MANHATTAN (CN) - The American Civil Liberties Union and other groups cannot sanction, or find out who is responsible, for the Central Intelligence Agency destroying at least 92 interrogation videotapes of suspected al-Qaida leaders, a federal judge ruled.

Co-plaintiffs include the Center for Constitutional Rights, Physicians for Human Rights, Veterans for Common Sense and Veterans for Peace. Several government agencies are listed as co-defendants.

"Unbeknownst to plaintiffs, this court, and the world, between April and December 2002, the CIA had recorded, on a least ninety-two videotapes, interrogation sessions with two detainees, Zayn AI-Abidin Muhammad Husayn ('Abu Zubaydah') and Abd AI-Rahim Al-Nashiri," U.S. District Judge Alvin Hellerstein summarized.

Ninety of the tapes related to Abu Zabayda, two to al-Nashiri. The interrogations reportedly took place in Thailand, and 12 of the tapes depicted so-called "enhanced interrogation techniques," widely considered to be torture.

The ACLU submitted Freedom of Information Act requests in October 2003 and May 2004.

After the civil libertarian group filed a federal complaint, an anonymous cable sent from CIA headquarters asked that the tapes be destroyed.

Jose Rodriguez, serving as the CIA's deputy director of operations at the time, responded: "DDO approves Ref A request to destroy [redacted] video tapes as proposed Ref A and for the reasons cited therein." (Brackets in original)

A reply cable dated Nov. 9, 2005, confirmed that the tapes had been destroyed.

"At 5:48 p.m. the next day, November 10, 2005, an individual whose identity has been redacted sent an email to Kyle Dustin 'Dusty' Foggo, then the CIA's Executive Director. The email's sender apparently had been present for an 'update' from the Directorate of Operations, and the email recounts the internal discussions that had followed word that the videotapes had been destroyed," according to the recent order.

"According to the email, that '[g]uidance,' i.e., approval to destroy, had been 'cleared by IG [Inspector General], DDO [Jose Rodriguez] and [redacted]' and then sent, and the videotapes had been destroyed," the order states. (Brackets and redactions in original.)

> PROMPT 1
Return the passage of the article on the destroyed CIA videotapes, everything from "The ACLU submitted" down to "(Brackets in original)".

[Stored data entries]
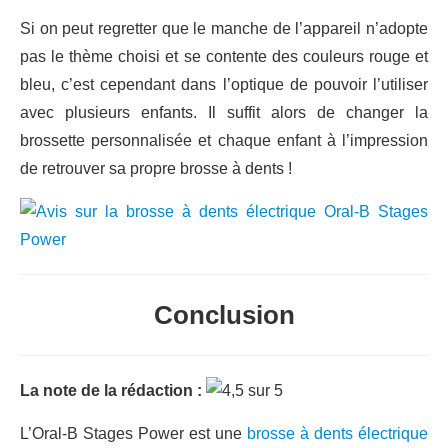
Si on peut regretter que le manche de l’appareil n’adopte
pas le thème choisi et se contente des couleurs rouge et
bleu, c’est cependant dans l’optique de pouvoir l’utiliser
avec plusieurs enfants. Il suffit alors de changer la
brossette personnalisée et chaque enfant à l’impression
de retrouver sa propre brosse à dents !
Conclusion
La note de la rédaction :
L’Oral-B Stages Power est une
brosse à dents électrique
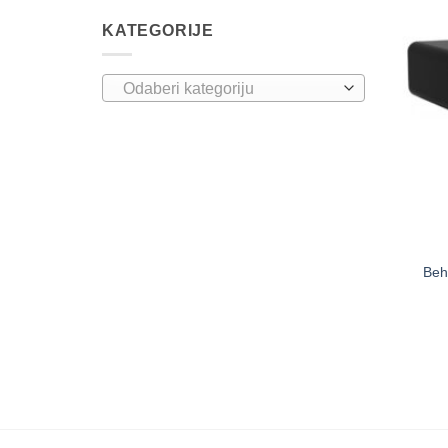
KATEGORIJE
Odaberi kategoriju
Beh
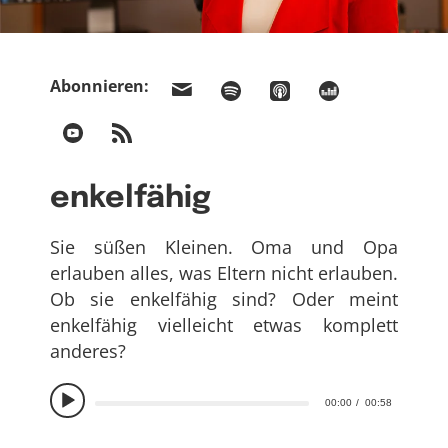
Abonnieren:
enkelfähig
Sie süßen Kleinen. Oma und Opa
erlauben alles, was Eltern nicht erlauben.
Ob sie enkelfähig sind? Oder meint
enkelfähig vielleicht etwas komplett
anderes?
00:00
00:58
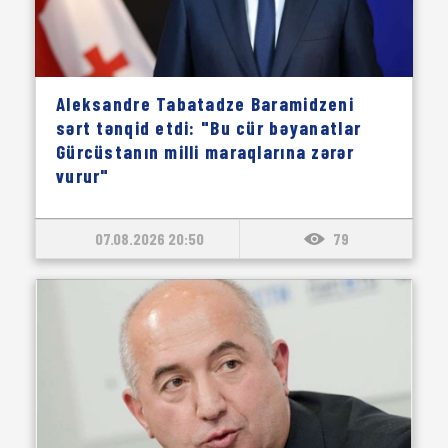
Aleksandre Tabatadze Baramidzeni
sərt tənqid etdi: "Bu cür bəyanatlar
Gürcüstanın milli maraqlarına zərər
vurur"
07.08.2026 20:50
79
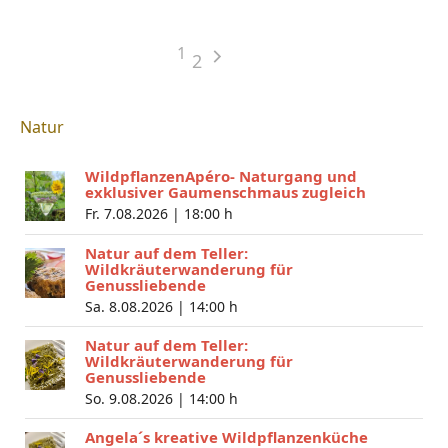
1
2
Natur
WildpflanzenApéro- Naturgang und
exklusiver Gaumenschmaus zugleich
Fr. 7.08.2026 |
18:00 h
Natur auf dem Teller:
Wildkräuterwanderung für
Genussliebende
Sa. 8.08.2026 |
14:00 h
Natur auf dem Teller:
Wildkräuterwanderung für
Genussliebende
So. 9.08.2026 |
14:00 h
Angela´s kreative Wildpflanzenküche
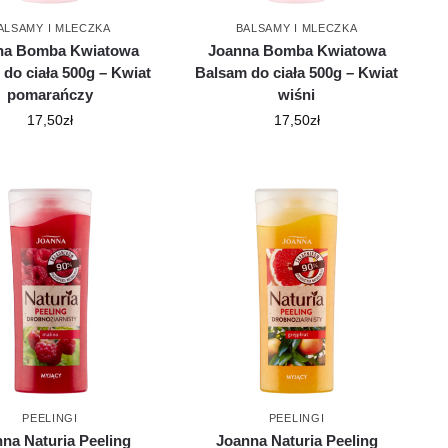
ALSAMY I MLECZKA
BALSAMY I MLECZKA
na Bomba Kwiatowa
Joanna Bomba Kwiatowa
do ciała 500g – Kwiat
Balsam do ciała 500g – Kwiat
pomarańczy
wiśni
17,50
zł
17,50
zł
PEELINGI
PEELINGI
na Naturia Peeling
Joanna Naturia Peeling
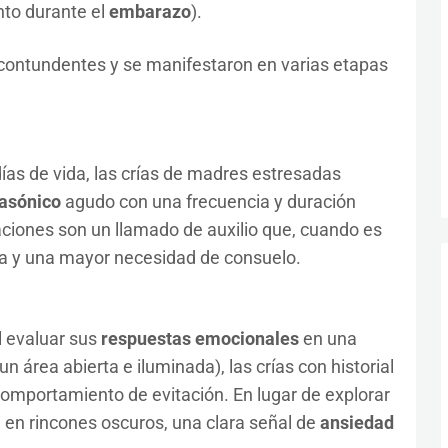
nto durante el
embarazo
).
contundentes y se manifestaron en varias etapas
ías de vida, las crías de madres estresadas
rasónico
agudo con una frecuencia y duración
aciones son un llamado de auxilio que, cuando es
a y una mayor necesidad de consuelo.
 evaluar sus
respuestas emocionales
en una
 área abierta e iluminada), las crías con historial
mportamiento de evitación. En lugar de explorar
 en rincones oscuros, una clara señal de
ansiedad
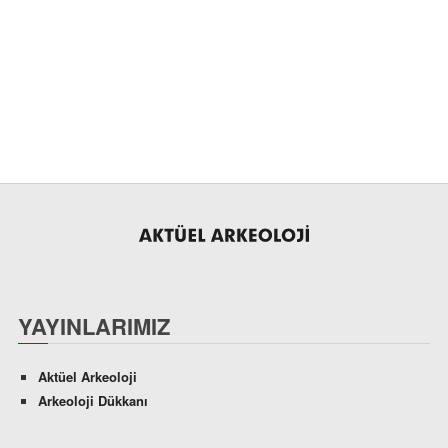
YAYINLARIMIZ
Aktüel Arkeoloji
Arkeoloji Dükkanı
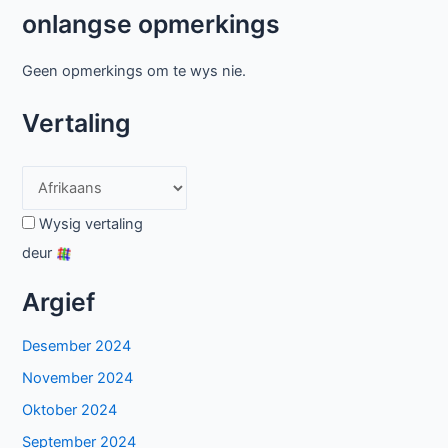
onlangse opmerkings
Geen opmerkings om te wys nie.
Vertaling
Wysig vertaling
deur
Argief
Desember 2024
November 2024
Oktober 2024
September 2024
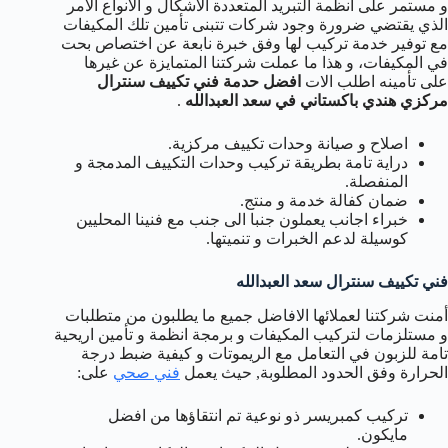
و مستمر على انظمة التبريد المتعددة الاشكال و الانواع الامر
الذي يقتضي ضرورة وجود شركات تتبنى تأمين تلك المكيفات
مع توفير خدمة تركيب لها وفق خبرة نابعة عن اختصاص بحت
في المكيفات، و هذا ما عملت شركتنا المتمايزة عن غيرها
على تأمينه اطلب الات
افضل حدمة فني تكييف سنترال
مركزي هندي باكستاني في سعد العبدالله
.
اصلاح و صيانة وحدات تكييف مركزية.
دراية تامة بطريقة تركيب وحدات التكييف المدمجة و
المنفصلة.
ضمان كفالة خدمة و منتج.
خبراء اجانب يعملون جنبا الى جنب مع فنينا المحليين
كوسيلة لدعم الخبرات و تنميتها.
فني تكييف سنترال سعد العبدالله
أمنت شركتنا لعملائها الافاضل جميع ما يطلبون من متطلبات
و مستلزمات لتركيب المكيفات و برمجة انظمة و تأمين اريحية
تامة للزبون في التعامل مع الريموتات و كيفية ضبط درجة
الحرارة وفق الحدود المطلوبة, حيث يعمل
فني صحي
على:
تركيب كمبريسر ذو نوعية تم انتقاؤها من افضل
مايكون.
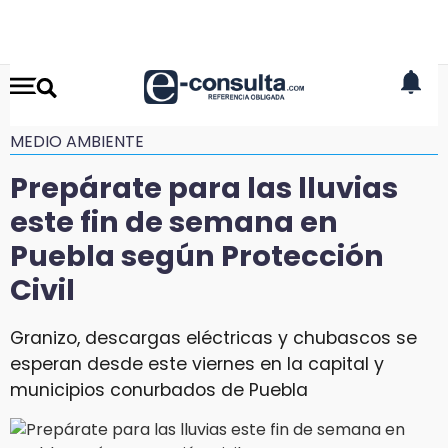
MEDIO AMBIENTE
Prepárate para las lluvias
este fin de semana en
Puebla según Protección
Civil
Granizo, descargas eléctricas y chubascos se
esperan desde este viernes en la capital y
municipios conurbados de Puebla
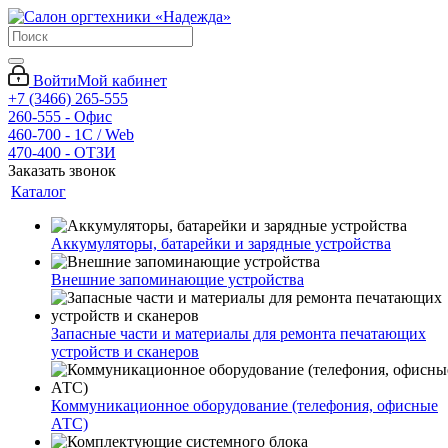
Войти
Мой кабинет
+7 (3466) 265-555
260-555 - Офис
460-700 - 1C / Web
470-400 - ОТЗИ
Заказать звонок
Каталог
Аккумуляторы, батарейки и зарядные устройства
Внешние запоминающие устройства
Запасные части и материалы для ремонта печатающих
устройств и сканеров
Коммуникационное оборудование (телефония, офисные
АТС)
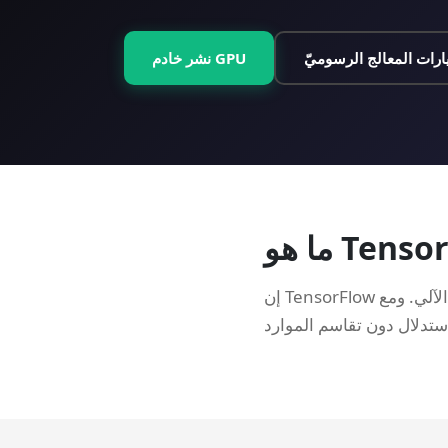
ارات المعالج الرسوميّ
نشر خادم GPU
إن TensorFlow هو إطار عمل للتعلم الآلي مفتوح المصدر من جوجل لبناء ونشر نماذج التعلم الآلي. ومع GPU VPS،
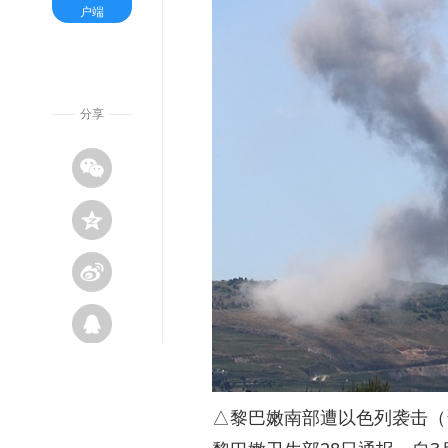
户端
分享
△黎巴嫩南部遭以色列袭击（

> PROMPT 2
Retype the rows word for word, everything from their very start down to and including the line containing "brosse à dents électrique". Omit the pictures.

> REPLY 1
The ACLU submitted Freedom of Information Act requests in October 2003 and May 2004.

After the civil libertarian group filed a federal complaint, an anonymous cable sent from CIA headquarters asked that the tapes be destroyed.

Jose Rodriguez, serving as the CIA's deputy director of operations at the time, responded: "DDO approves Ref A request to destroy [redacted] video tapes as proposed Ref A and for the reasons cited therein." (Brackets in original)

> REPLY 2
Si on peut regretter que le manche de l’appareil n’adopte
pas le thème choisi et se contente des couleurs rouge et
bleu, c’est cependant dans l’optique de pouvoir l’utiliser
avec plusieurs enfants. Il suffit alors de changer la
brossette personnalisée et chaque enfant à l’impression
de retrouver sa propre brosse à dents !
Conclusion
La note de la rédaction :
L’Oral-B Stages Power est une
brosse à dents électrique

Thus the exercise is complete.